## Text block
-.-.-

[Haskell-cafe] pointer equality

[Steffen Schuldenzucker]

On 07/21/2011 10:30 AM, Pedro Vasconcelos wrote:
> On Wed, 20 Jul 2011 12:48:48 -0300
> Thiago Negri<evohunz at gmail.com>  wrote:
>
>
>> Is it possible to implement (==) that first check these thunks before
>> evaluating it? (Considering both arguments has pure types).
>>
>>
>> E.g.,
>>
>> Equivalent thunks, evaluates to True, does not need to evaluate its
>> arguments: [1..] == [1..]
>>
>>
>
> Thunks are just expressions and equality of expressions is undecidable
> in any Turing-complete language (like any general-purpose programming
> language). Note that syntactical equality is not sufficient because
> (==) should be referentially transparent.

I think the following code pretty much models what Thiago meant for a 
small subset of haskell that constructs possibly infinite lists. Thunks 
are made explicit as syntax trees. 'Cycle' is the syntactic symbol for a 
function whose definition is given by the respective case in the 
definition of 'evalOne'.
(I chose cycle here instead of the evalFrom example above to because it 
doesn't need an Enum constraint).

-.-.-

## Study questions
1. Name every person identified in the pointer-equality thread.
2. Reproduce the passage of the pointer-equality thread starting with "[Steffen Schuldenzucker]" and going on through "has pure types).".

## Data excerpt

-.-.-

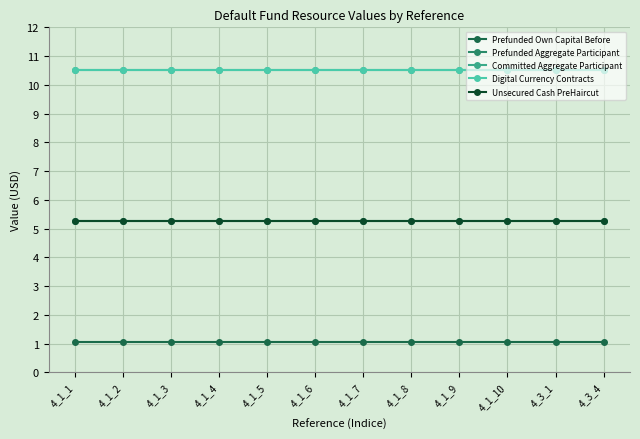

What is the label of the 6th point from the right?

4_1_7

-.-.-

## Results by task
1. Steffen Schuldenzucker, Pedro Vasconcelos, Thiago Negri

2.
[Steffen Schuldenzucker]

On 07/21/2011 10:30 AM, Pedro Vasconcelos wrote:
> On Wed, 20 Jul 2011 12:48:48 -0300
> Thiago Negri<evohunz at gmail.com>  wrote:
>
>
>> Is it possible to implement (==) that first check these thunks before
>> evaluating it? (Considering both arguments has pure types).